Thu May 24, 2012 6:41am EDT
* BoE's Bailey sees no UK conduct issue at JPMorgan yet
* Losses a "salutary lesson" in use of risk measuring models
* UK banks' Greek exit contingency plans more detailed
By Huw Jones
LONDON, May 24 (Reuters) - Trading losses of $2 billion at JPMorgan were due to poor risk management and indicate no local rule breaches for the moment, Britain's top banking supervisor said on Thursday.
"It's bad risk management," Andrew Bailey, Bank of England's executive director for banking supervision, told reporters.
"I don't for the moment see a conduct issue," he said, adding that the United States was the lead regulator for the American banking giant.

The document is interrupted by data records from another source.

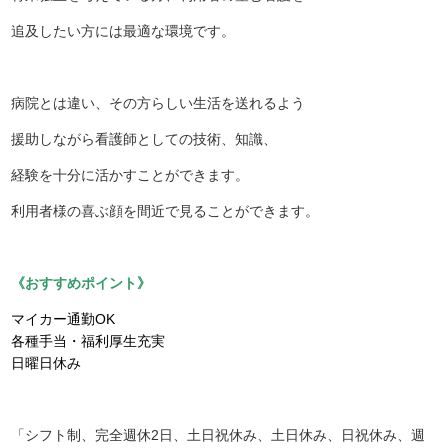
追及したい方には最適な環境です。
病院とは違い、その方らしい生活を送れるよう
援助しながら看護師としての技術、知識、
経験を十分に活かすことができます。
利用者様の喜ぶ顔を間近で見ることができます。
《おすすめポイント》
マイカー通勤OK
各種手当・福利厚生充実
日曜日休み
「シフト制、完全週休2日、土日祝休み、土日休み、日祝休み、週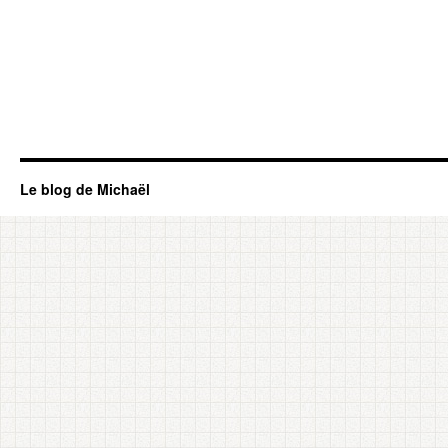
Le blog de Michaël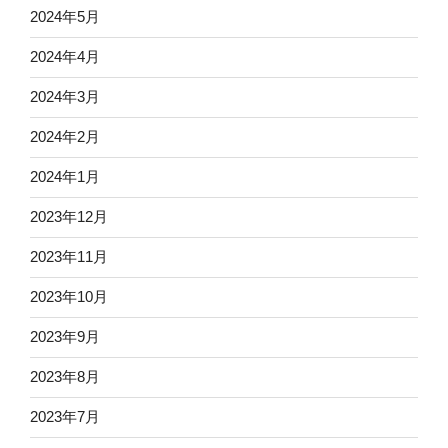
2024年5月
2024年4月
2024年3月
2024年2月
2024年1月
2023年12月
2023年11月
2023年10月
2023年9月
2023年8月
2023年7月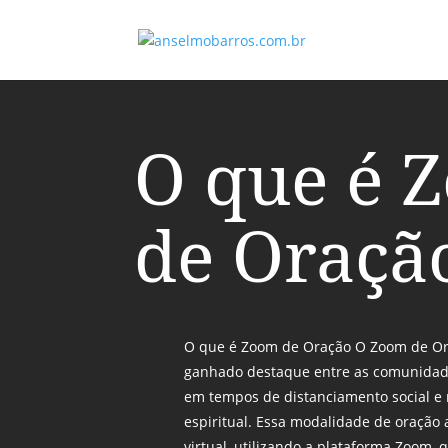
O que é 
de Oraçã
O que é Zoom de Oração O Zoom de Or
ganhado destaque entre as comunidade
em tempos de distanciamento social e
espiritual. Essa modalidade de oraçã
virtual, utilizando a plataforma Zoom,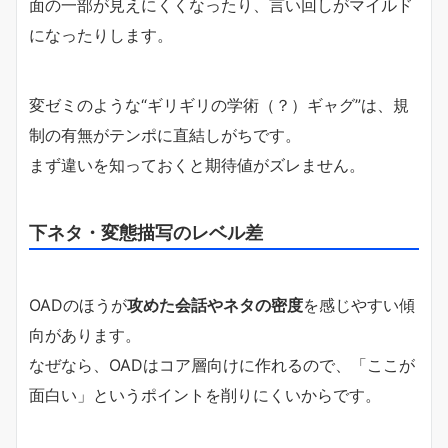
面の一部が見えにくくなったり、言い回しがマイルド
になったりします。
変ゼミのような“ギリギリの学術（？）ギャグ”は、規
制の有無がテンポに直結しがちです。
まず違いを知っておくと期待値がズレません。
下ネタ・変態描写のレベル差
OADのほうが
攻めた会話やネタの密度
を感じやすい傾
向があります。
なぜなら、OADはコア層向けに作れるので、「ここが
面白い」というポイントを削りにくいからです。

"The bottom line is this is predominantly a U.S. issue," Bailey said.
The loss suffered by JPMorgan is a "salutary lesson" in the use of risk models and the danger of over-reliance on single models and swapping from one model to another without realising the implications of what was being done.
"The important message is that none of us can have blind faith in single models," Bailey said in the UK regulator's first comments on the JPMorgan losses.
JPMorgan conducted its trades in London where it is a branch, meaning that U.S. regulators are mainly responsible for day-to-day supervision of operations.
Mary Schapiro, chairman of the U.S. Securities and Exchange Commission said this week that financial firms must disclose changes to models they use to gauge their risk-taking.
When JPMorgan Chief Executive Jamie Dimon announced on May 10 that the company had lost at least $2 billion through "egregious mistakes" in trading, he also said for the first time that the bank had changed its model for measuring Value at Risk (VaR) in the office where the derivatives portfolio was managed.
Bailey also said the contingency plans at Britain's main banks in case of a Greek exit from the euro zone are "becoming more detailed" to address a range of possible outcomes.
"It's detail without certainty. What none of us can say is what the consequences of Greece leaving the euro would be," Bailey said.
He said he was not predicting an exit but the contingency plans were looking at issues such as how redenomination would work.
The plans were more detailed as they were looking at a range of possible ways a Greek exit could happen as there is no knowing how it would happen, Bailey said.
He was speaking on the sidelines of a conference in which he questioned the future of free banking in Britain.